Faire revivre la mémoire brisée
C’est vraiment un très beau texte que crée [...]
Philippe Ulysse interroge le thème de la guerre et de la violence. Entre fiction et documentaire, il crée un « poème dramatique » inspiré de Macbeth de William Shakespeare.
Qu’est qui vous a mis sur la voie de cette création revisitant Macbeth ?
Philippe Ulysse : LʼOdeur du sang humain ne me quitte pas des yeux fait suite à un précédent spectacle – Vénus et Éros au purgatoire – dans lequel un couple régicide était condamné à revivre la scène du meurtre de leur roi. Suite à cela, lors d’une résidence effectuée au Théâtre Monfort, l’envie de travailler sur Macbeth s’est imposée à moi. Alors que je cherchais à tisser une intimité entre les acteurs et le texte de Shakespeare, je me suis rendu compte de ma propre brûlure, de la nécessité qui était la mienne de créer un spectacle sur le thème de la guerre. La présence de mon père, l’acteur Fred Ulysse, mobilisé trois ans en Algérie, une rencontre avec un jeune soldat tout juste rentré d’Afghanistan, la lecture des Cercueils de zinc, de Svetlana Alexievitch : toutes ces choses ont fortement marqué ce travail. Un travail dans lequel le meurtrier récidiviste qu’est Macbeth dévale la spirale infernale du mal. Il devient un soldat brisé ne trouvant plus le repos, un homme terrifié, fracturé, au souffle coupé, au visage éclaté. Il ne sait plus comment sortir de sa nuit, s’appuie sur sa femme pour se faire recoudre un visage humain…

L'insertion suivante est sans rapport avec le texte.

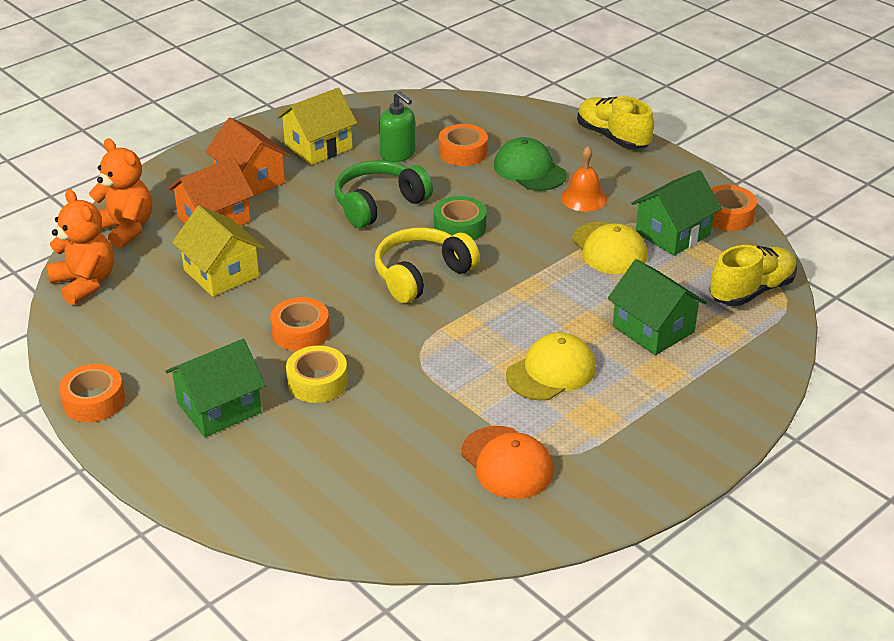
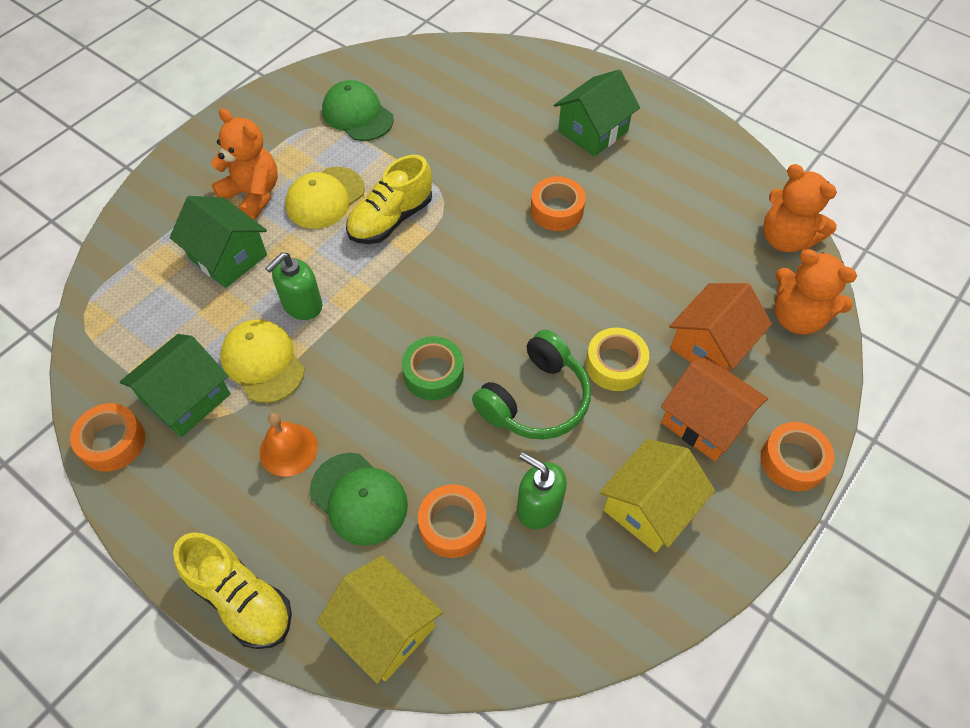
camera: 170 degrees right, 20 degrees up
(94, 401) = (694, 124): orange tape -> orange tape (792, 461)
(221, 273) = (663, 269): yellow house -> yellow house (384, 628)
(317, 382) = (523, 163): yellow tape -> yellow tape (615, 365)
(422, 275) = (461, 294): yellow headphones -> none
(507, 463) = (357, 115): orange cap -> green cap
(575, 283) = (302, 305): none -> green soap dispenser
(633, 384) = (253, 194): none -> orange teddy bear
(751, 291) = (118, 320): yellow shoe -> yellow shoe (391, 219)

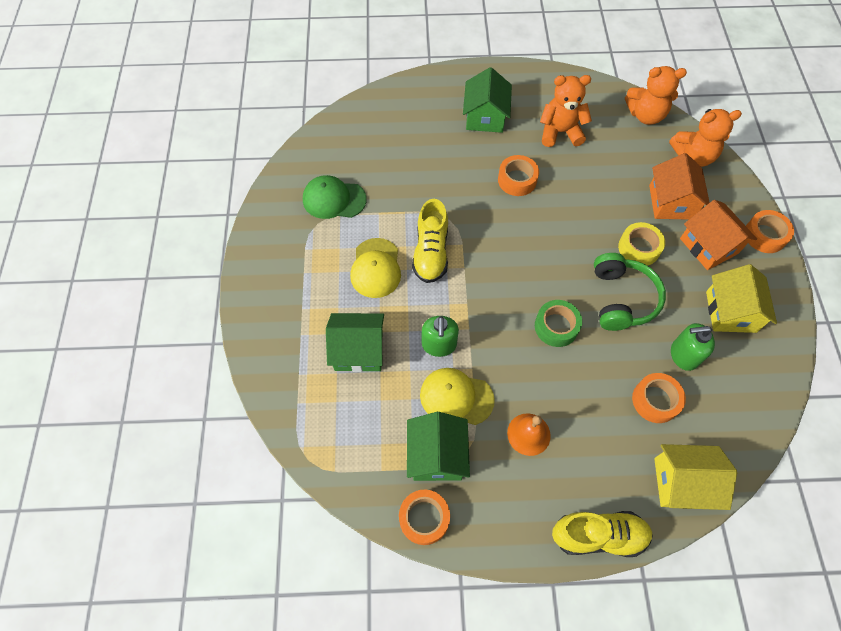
camera: 40 degrees left, 5 degrees up
(253, 194) = (327, 299): orange teddy bear -> orange teddy bear (560, 132)
(359, 498) = (595, 428): green cap -> none
(704, 421) = (709, 246): orange house -> orange house turned 60 degrees clockwise

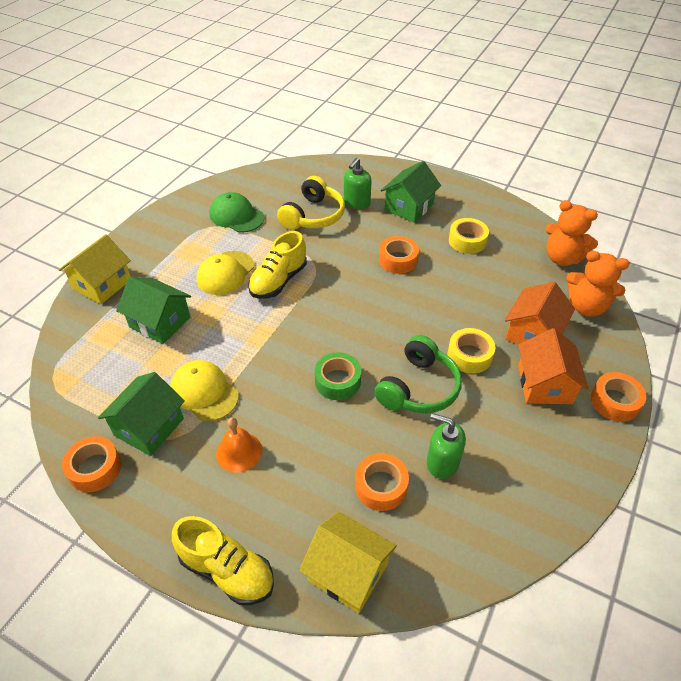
camera: 30 degrees right, 15 degrees down
(406, 166) = (313, 216): none -> yellow headphones
(439, 345) = (225, 348): green soap dispenser -> green soap dispenser (356, 203)
(560, 132) = (467, 241): orange teddy bear -> yellow tape
(730, 311) = (523, 449): yellow house -> yellow house (102, 284)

« Ici, le théâtre cherche à saisir comment l’oppression politique parvient à marquer les individus. »
Vous définissez cette création comme un poème dramatique. De quoi se compose-t-il ?

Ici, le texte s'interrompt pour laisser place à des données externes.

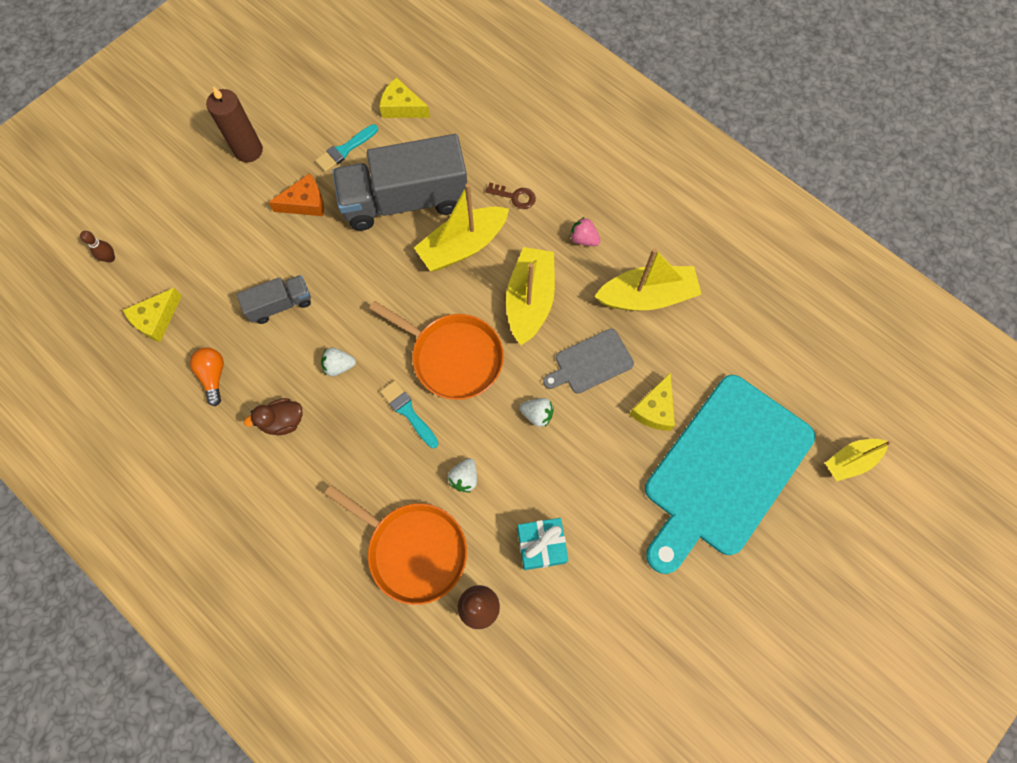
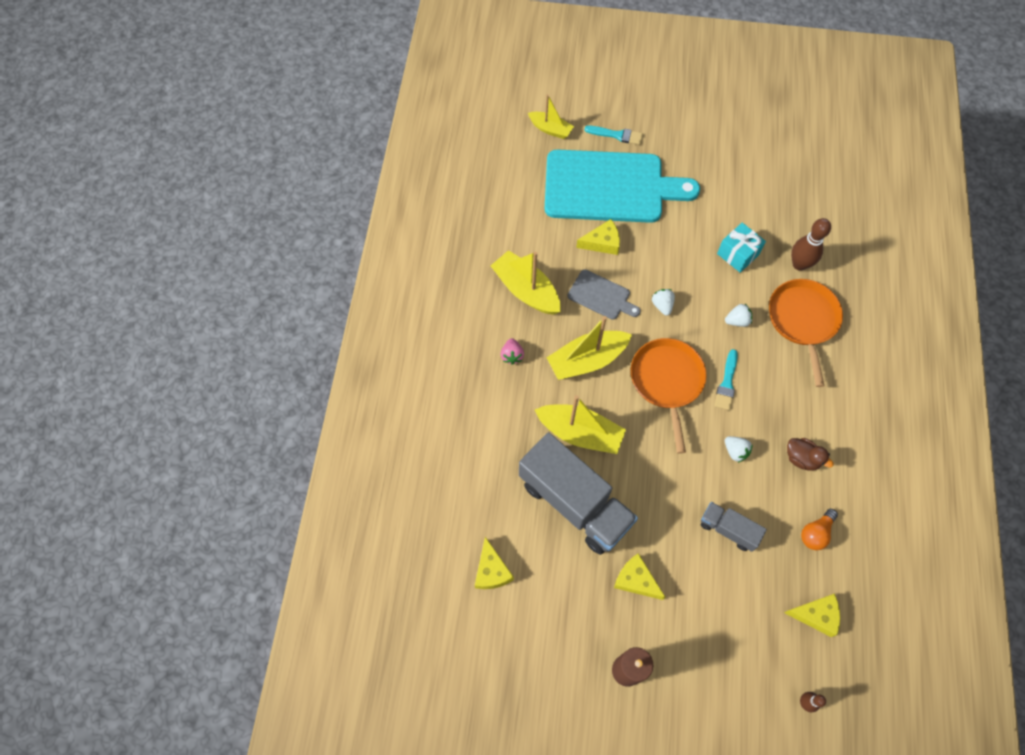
camera: 125 degrees left, 5 degrees down
(305, 203) = (636, 580): orange cheese -> yellow cheese
(345, 150) = (565, 586): turquoise brush -> turquoise brush (617, 135)
(515, 197) = (511, 424): brown key -> none

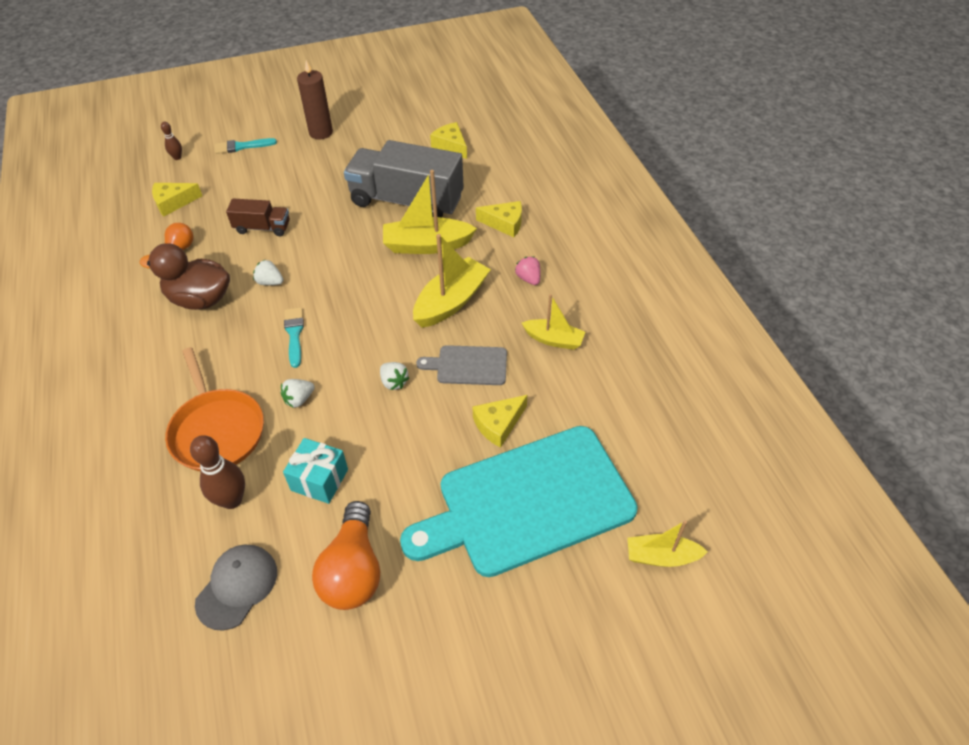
camera: 155 degrees right, 15 degrees down
(526, 290) = (553, 339): yellow boat -> yellow boat, size x0.62
(617, 135) = (562, 591): turquoise brush -> turquoise brush (242, 146)
(636, 580) = (333, 175): yellow cheese -> yellow cheese (504, 223)
(667, 381) = (359, 313): orange pan -> none
(728, 529) = (262, 228): grey truck -> brown truck
(732, 192) = (353, 570): none -> orange light bulb
(801, 458) = (200, 299): brown duck -> brown duck, size x1.75
(804, 210) = (237, 587): none -> grey cap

Ph. U. : Ce poème dramatique s’attache à jouer le faux pour éclairer la vie. L’histoire se déroule de nos jours, dans un présent où Shakespeare n’est plus qu’une citation, plus qu’un souvenir. J’ai souhaité installer une grande proximité entre les acteurs et les textes. Cela, en associant matière fictionnelle et matière documentaire, en éclairant l’un avec l’autre. LʼOdeur du sang humain ne me quitte pas des yeux est constitué de surfaces multiples, de strates. Du sens naît de toutes sortes d’images, de références, de langues, de corps…
Quel regard, à travers ce spectacle, portez-vous sur la guerre et la violence ?
Ph. U. : Je ne pouvais sans doute choisir meilleure bataille que celle du drame de Shakespeare pour évoquer le véritable sujet de L’odeur du sang humain ne me quitte pas des yeux, à savoir l’absurdité de la guerre et les traumatismes qu’elle crée sur les individus. Le contexte historique n’a, en fait, aucune incidence réelle sur le spectacle. C’est d’ailleurs une question qui sera rapidement évacuée. Ici, le théâtre cherche à interroger la façon dont nous pouvons affronter le réel, il cherche à interroger les corps, les corps déchus, contrariés, brisés. Les corps comme révélateurs des tourments ou des victoires. Ici, le théâtre cherche à saisir comment l’oppression politique parvient à marquer les individus dans ce qu’ils ont de plus intime.